The project website details information about the project and its partners. All public deliverables are freely available to download from the website, and users from outside the project can register with the website to receive e-mailed notifications of events and updates.
From 1st November 2011 to 31st October 2014 (the period of the project) the website received 606,613 genuine hits with 26,851 visitors. As can be seen from Figure 18, the number of visitors has increased during the length of the project, peaking at the time the project’s final dissemination activities.

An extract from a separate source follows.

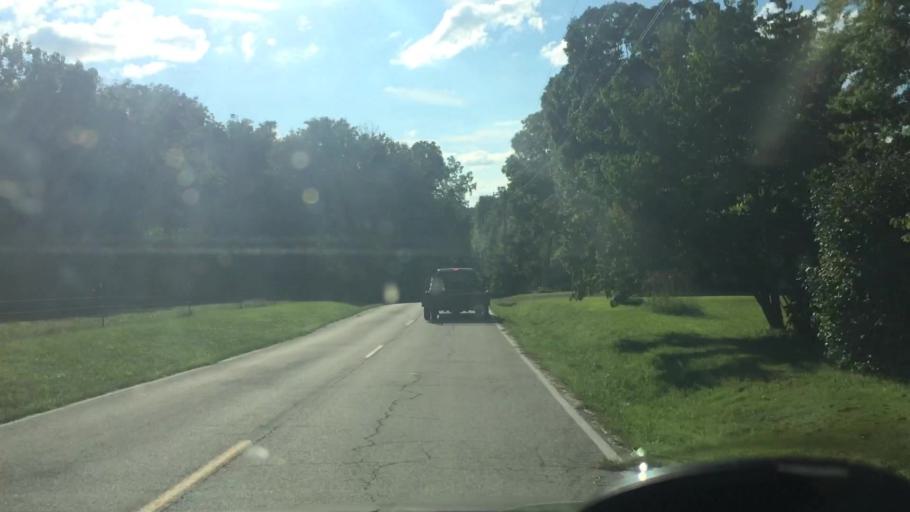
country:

The website received a large number of visitors from around the world. The number of visits from the 10 most popular countries is shown in Figure 19.

192 individuals outside of the project consortium formally registered with the website from 26 different countries and 131 different companies. The location of the companies is shown in Figure 20.

The website will be made available for public users for at least a further 5 years. During this time further updates will be made to the website, as appropriate.